▶ [WORK REQUIRED]:
Down to the last line, print the data that follows exactly, without its pictures.
┌─ PROVIDED ENTRIES
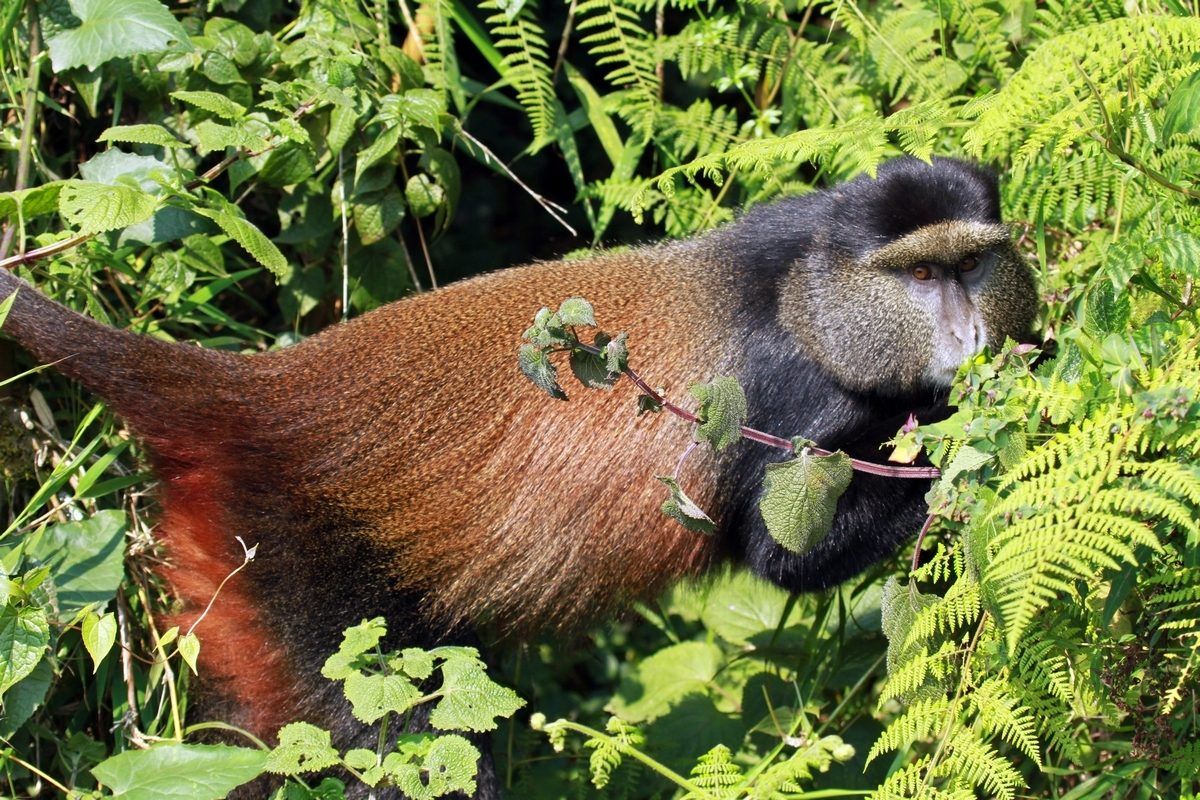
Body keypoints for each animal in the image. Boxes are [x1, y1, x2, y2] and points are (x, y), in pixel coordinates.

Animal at [0, 156, 1037, 798]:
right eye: (919, 279)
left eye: (973, 266)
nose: (965, 333)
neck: (806, 285)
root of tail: (254, 394)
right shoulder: (785, 396)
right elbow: (787, 553)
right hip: (302, 583)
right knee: (405, 743)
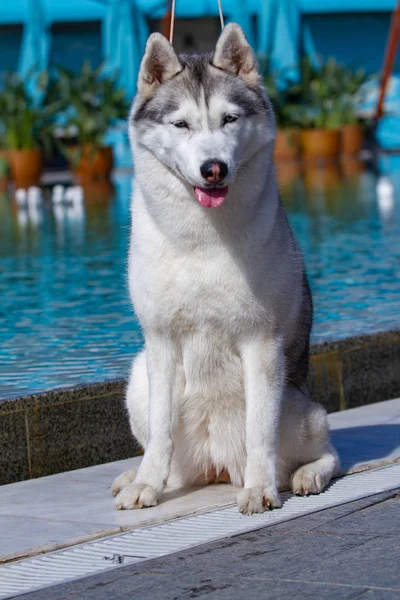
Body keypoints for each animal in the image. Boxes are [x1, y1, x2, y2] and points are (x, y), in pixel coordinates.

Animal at [111, 22, 340, 510]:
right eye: (181, 124)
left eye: (230, 119)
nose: (212, 168)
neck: (202, 238)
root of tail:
└─
▶ [RESULT OF THIS TASK]:
Body keypoints for each animal in the image. Boxes are [x1, y1, x2, y2] and points are (x, y), in pixel coordinates.

Animal at [0, 156, 1037, 798]:
right eye: (919, 279)
left eye: (973, 266)
nose: (965, 333)
neck: (806, 285)
root of tail: (254, 394)
right shoulder: (785, 396)
right elbow: (787, 553)
right hip: (302, 583)
right knee: (405, 743)
Body keypoints for each animal in the image. Boxes are [x1, y1, x2, y2] and points are (x, y), in pixel coordinates.

Animal at [111, 22, 340, 510]:
right eye: (181, 124)
left eye: (230, 119)
nose: (212, 168)
neck: (202, 238)
root of tail:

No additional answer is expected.